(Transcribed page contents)
· · · · ·

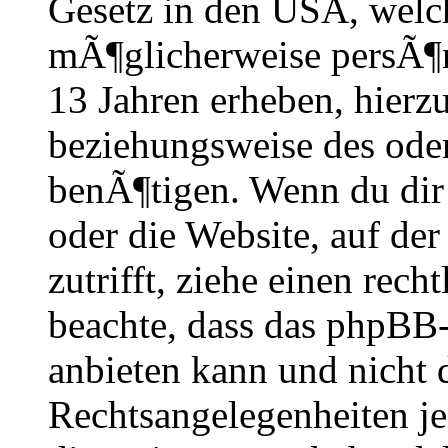
Gesetz in den USA, welche
mÃ¶glicherweise persÃ¶n
13 Jahren erheben, hierz
beziehungsweise des oder
benÃ¶tigen. Wenn du dir u
oder die Website, auf der 
zutrifft, ziehe einen rech
beachte, dass das phpBB
anbieten kann und nicht 
Rechtsangelegenheiten je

· · · · ·

◆ **JOB**
Without including any picture, print all of the entries above exactly.

◆ **RESPONSE AREA**
Gesetz in den USA, welche
mÃ¶glicherweise persÃ¶n
13 Jahren erheben, hierz
beziehungsweise des oder
benÃ¶tigen. Wenn du dir u
oder die Website, auf der 
zutrifft, ziehe einen rech
beachte, dass das phpBB
anbieten kann und nicht 
Rechtsangelegenheiten je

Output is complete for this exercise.